We use a document called the VASRD, the VA “Schedule for Rating Disabilities”. The basic structure of it consists of increments of 10%, starting at zero and capping out at 100%. It's broken up into 15 different body systems: muscular, skeletal injury, neurological, etc. It breaks the body system up.
We're in the middle of a complete rewrite of that system. It's a five-year project. The final drafts will be sent to the next level of concurrence by the end of 2014. We're going back and looking at the advances in medical science and incorporating those advances into the new rating schedule. I'll give you a basic example that will be plain to anybody.
Not too long ago, a knee-replacement surgery put somebody flat on their back for six months, and then there was another six months of recuperation. My cousin had his hip replaced and 90 days later we were on the golf course walking around. The advances in medical science in a case like that...I would've paid 100% disability for 14 months under the old system, but under the new system, with the advances of medical science, I don't need to pay that individual for 14 months. They're fully functional and back to work in 90 to 120 days. That kind of advance in medical science needs to be captured in our rating schedule.
If you take that and expand it to all the different body systems, you can see that there's going to be a multitude of things that need to be changed. The document we have was originally written in the 1940s, and it's been a series of actions going forward. Every couple of years, we'll update our version or change a few things and move it forward. This is the first time since 1945 that it's a top-to-bottom restructure of the entire document, body system by body system.

--- What to do ---
1. Based on the VASRD text above, say whether each statement agrees with it, answering yes or no and quoting the words that decide it. (a) The VASRD is divided into 15 body systems. (b) Ratings in the VASRD rise in increments of 5%. (c) The rewrite of the rating schedule is planned as a ten-year project.
2. Turn the VASRD text's paragraph beginning "If you take that and expand it" into a short bulleted list that keeps its main facts.

--- Provided records ---
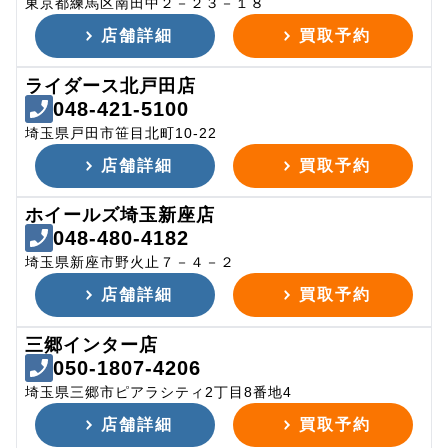
東京都練馬区南田中２－２３－１８
店舗詳細
買取予約
ライダース北戸田店
048-421-5100
埼玉県戸田市笹目北町10-22
店舗詳細
買取予約
ホイールズ埼玉新座店
048-480-4182
埼玉県新座市野火止７－４－２
店舗詳細
買取予約
三郷インター店
050-1807-4206
埼玉県三郷市ピアラシティ2丁目8番地4
店舗詳細
買取予約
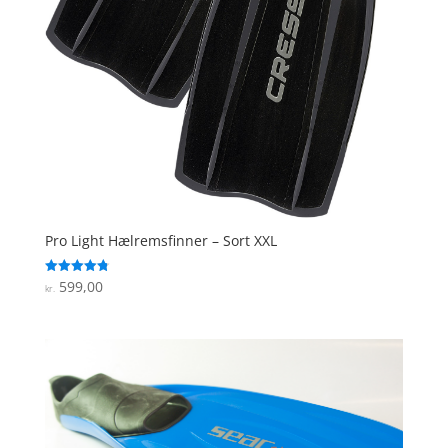
Pro Light Hælremsfinner – Sort XXL
599,00
Vurderet
kr.
4.8
ud af 5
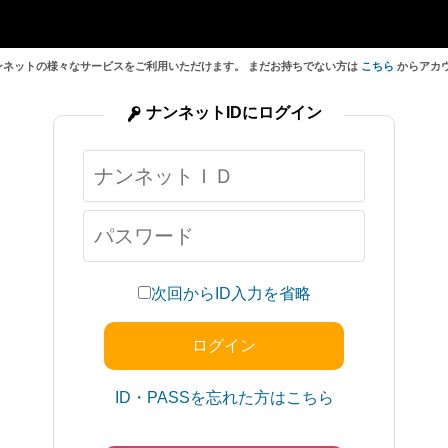
ンネットの様々なサービスをご利用いただけます。 まだお持ちでない方は
こちら
からアカ
ナンネットIDにログイン
次回からID入力を省略
ID・PASSを忘れた方はこちら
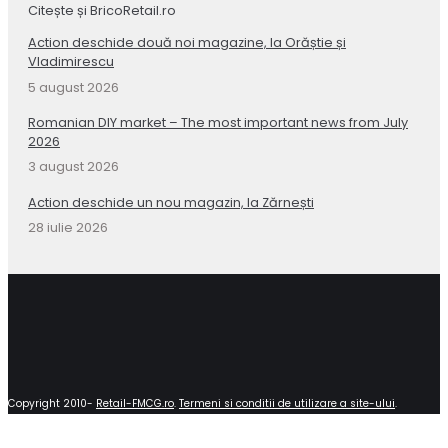
Citește și BricoRetail.ro
Action deschide două noi magazine, la Orăștie și
Vladimirescu
5 august 2026
Romanian DIY market – The most important news from July
2026
3 august 2026
Action deschide un nou magazin, la Zărnești
28 iulie 2026
Copyright 2010-
Retail-FMCG.ro
.
Termeni si conditii de utilizare a site-ului
.
Close
this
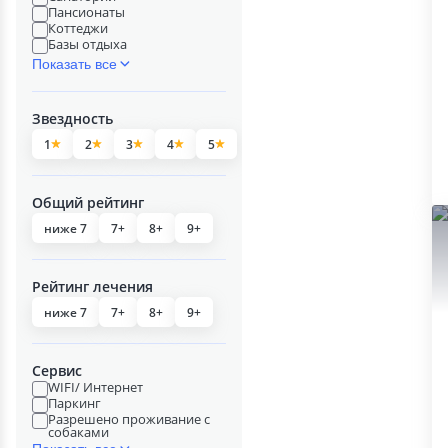
Пансионаты
Коттеджи
Базы отдыха
Показать все
Звездность
1
2
3
4
5
Общий рейтинг
ниже 7
7+
8+
9+
Рейтинг лечения
ниже 7
7+
8+
9+
Сервис
WIFI/ Интернет
Паркинг
Разрешено проживание с
собаками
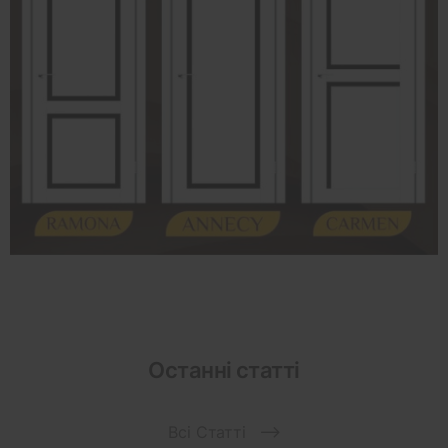
Останні статті
Всі Статті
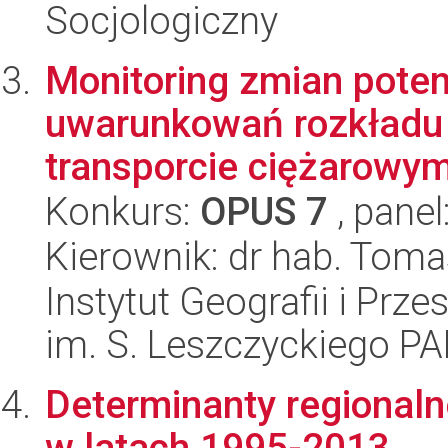
Socjologiczny
Monitoring zmian pote
uwarunkowań rozkładu 
transporcie ciężarowym
Konkurs:
OPUS 7
, panel
Kierownik: dr hab. Tom
Instytut Geografii i Pr
im. S. Leszczyckiego P
Determinanty regionaln
w latach 1995-2013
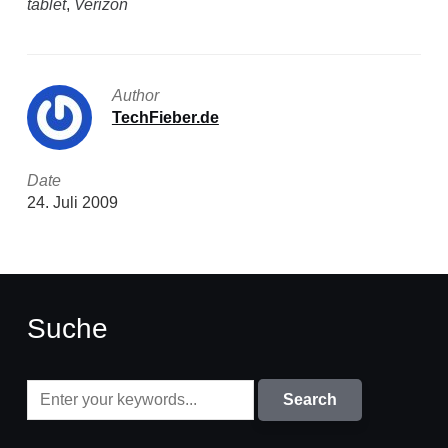
tablet
,
Verizon
Author
TechFieber.de
Date
24. Juli 2009
Suche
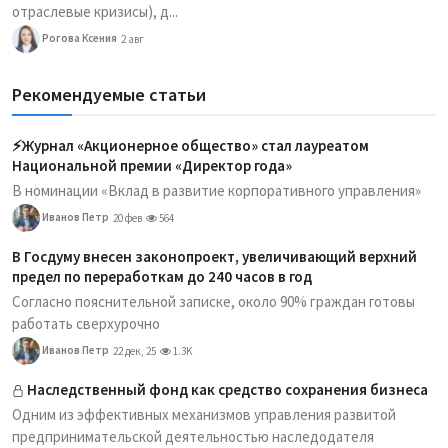
отраслевые кризисы), д...
Рогова Ксения
2 авг
Рекомендуемые статьи
⚡️Журнал «Акционерное общество» стал лауреатом
Национальной премии «Директор года»
В номинации «Вклад в развитие корпоративного управления»
Иванов Петр
20 фев
564
В Госдуму внесен законопроект, увеличивающий верхний
предел по переработкам до 240 часов в год
Согласно пояснительной записке, около 90% граждан готовы
работать сверхурочно
Иванов Петр
22 дек, 25
1.3K
Наследственный фонд как средство сохранения бизнеса
Одним из эффективных механизмов управления развитой
предпринимательской деятельностью наследодателя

--- Exercise answers ---
1.
(a) Yes: "It's broken up into 15 different body systems"
(b) No: "The basic structure of it consists of increments of 10%, starting at zero and capping out at 100%."
(c) No: "It's a five-year project."

2.
- Extending this kind of change to every body system means many things will need to change.
- The document was first written in the 1940s.
- Since then, it has been updated or partly changed every couple of years.
- This is the first top-to-bottom restructure of the whole document since 1945, done body system by body system.